The Perl Black Book, 2nd Edition


Author: Steven Holzner

ISBN:

1588801934

Publisher: Coriolis

Reviewed by: Mark Fowler

Summary: In conclusion, this book is a slightly flawed masterpiece, a potential master in the field that is sadly let down by a few omissions and factual errors that spoils an otherwise wonderful reference.

The Perl Black Book, 2nd Edition, is a hefty tome of twelve hundred or so pages that intends to be "as much of the whole Perl story as one book can hold". The publishers Coriolis are recommending a retail price of 41.99ukp a copy, making this seems like a good deal. Lets take a look at what we get for our money.

The format of the book is such that most chapters start with an "In Depth" section, which attempts to explain the general concepts and the whyforths of the issue that chapter explains. The bulk of the chapter is then padded out with an "Immediate Solutions" section that covers there whereforths in a brief quick fire "cookbook" like format of question...code example...answer.

This format is very readable, and working though the book is a lot less painful than one might expect for such a large number of pages, and the format also lends itself well to being an easily accessible reference book too. The cookbook like examples are illustrated with requests for further explanations from a fictitious supporting cast ranging from the 'novice programmer' to the 'programming correctness cazer'. These requests, and their corresponding answers, the author is able to provide both entertainment and much needed context to the examples.

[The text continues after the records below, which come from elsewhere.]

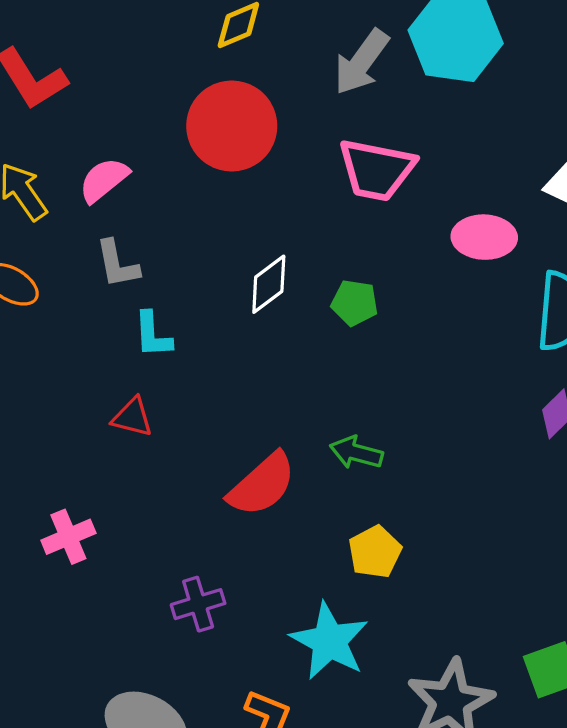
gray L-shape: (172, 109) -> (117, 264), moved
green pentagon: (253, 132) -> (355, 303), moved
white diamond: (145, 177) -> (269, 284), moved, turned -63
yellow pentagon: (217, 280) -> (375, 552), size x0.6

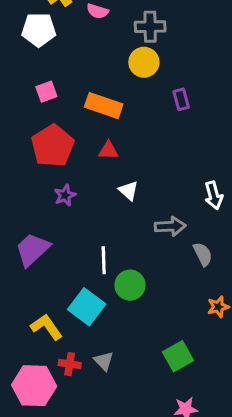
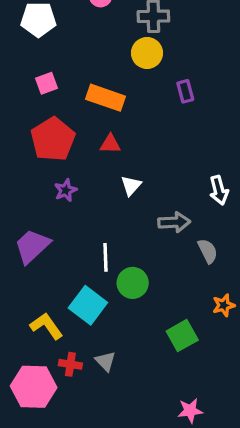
white triangle: (128, 191) -> (131, 186), turned 30
green square: (178, 356) -> (182, 336), moved

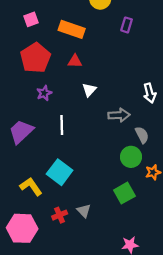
purple rectangle: (185, 91) -> (127, 25), turned 32
white line: (106, 257) -> (62, 125), moved
green circle: (133, 283) -> (131, 157), moved
gray triangle: (106, 361) -> (84, 211), moved
red cross: (70, 364) -> (60, 215), moved, turned -32

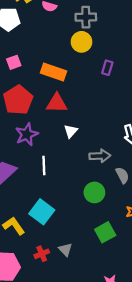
red triangle: (75, 61) -> (57, 103), size x1.5
purple star: (44, 93) -> (27, 134), size x1.5
green circle: (131, 157) -> (94, 192), moved

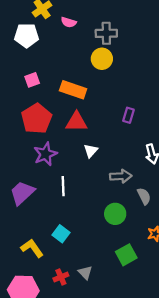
purple rectangle: (107, 68) -> (128, 115), moved
cyan square: (42, 212) -> (61, 234), size x0.7

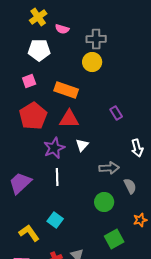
white pentagon: (27, 35) -> (39, 50), moved
purple rectangle: (128, 115) -> (116, 113), turned -48
purple star: (45, 154) -> (54, 148), moved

Understanding Perl, more so than many other languages, is about understanding culture of the language. Things hang together because of common concepts and themes. The Perl Black Book does a reasonable job at writing down these unwritten rules and explaining not only how each of the functions work, but in what situation and why things work.

The one true Perl book, any Perl programmer will tell you, is the "Camel Book", Programming Perl by Larry Wall et al. The Perl Black Book does a good job of complementing The Camel Book; It's style is significantly different that, though containing mostly the same information, it is not superfluous. Indeed, programmers who have tried reading the Camel Book and found it less than agreeable may prefer the slightly more bite sized and practical approach of the Perl Black Book.

Despite all these great points the Perl Black Book is not without significant and worrying flaws. The most significant of these being the lack of "use strict" in the examples in the book. To its credit, the book does mention the pragma in all it's form several times, but in my opinion it does not mention it forcefully enough or in the right place (just after covering the "-w" switch for example.) For a beginner, the "use strict" pragma is a must (and indeed, for any professional) as it enforces good style and catches many common mistakes and typos that are otherwise hard to spot and frustrating to track down. Such treatment of the subject (or lack there of) by the book is almost unforgivable.

Other glaring stylistic mistakes that I would have though would have been caught by technical review are striking. The old technique of using typeglob aliasing for constants rather than the "use constant" directive (the book uses 5.6.1 where this is possible) is a good example. Worse, is where the book almost gets it right; For example the book advocates writing test scripts with module distributions - a good thing - but then seems to suggest you use the script to print out output which you then check by eye rather than using Test.pm (or any of the other testing modules) to print out the standard "ok" or "not ok" messages. Such an approach is likely to cause confusion with Test::Harness and make a beginner programmer wonder what they've done wrong when their module fails to pass it's tests.

More worrying are things that effect the security aspects of some of the advice. The section on CGI programming demonstrates serious security flaws. Environment variables are echoed unprotected to output of webpages (enabling cross-site scripting attacks allowing malicious people to commender such pages and use them to redirect traffic to their site and worse.) File based databases are not locked so multiple people accessing the website can cause writes to occur at the same time corrupting the data. Tainting is not covered. At least the code uses CGI.pm!

One of the reasons the book may be so brief on such critical areas is that the book does cover an extraordinary range of topics. The included material on Tk is a more than reasonable primer on GUI programming in Perl (a section missed by many other books.) The section on XML includes a fair amount of info on the basics of DOM and SAX processing techniques. Other subjects are treated worse; The SOAP discussion amounts to outputting custom XML and would be much better replaced by a discussion of the SOAP::Lite module. The WML section is somewhat lacking on important issues and a programmer would be much better off with Martin Frost's Learning WML and WMLScript book. Most notable by it's complete absence is anything on DBI, the Perl Database Interface that allows Perl to communicate with SQL driven databases.

In conclusion the question is: Would I recommend this book to someone learning Perl? Tough call. Maybe. I would to someone who didn't like any of the excellent O'Reilly or Manning books. I certainly wouldn't hesitate to recommend a third edition of this book in which the errors and omissions corrected - the format and general coverage is very appealing, as is the quality of explanation. Until such an issue is published I'm going to have to refrain from drawing any conclusions such.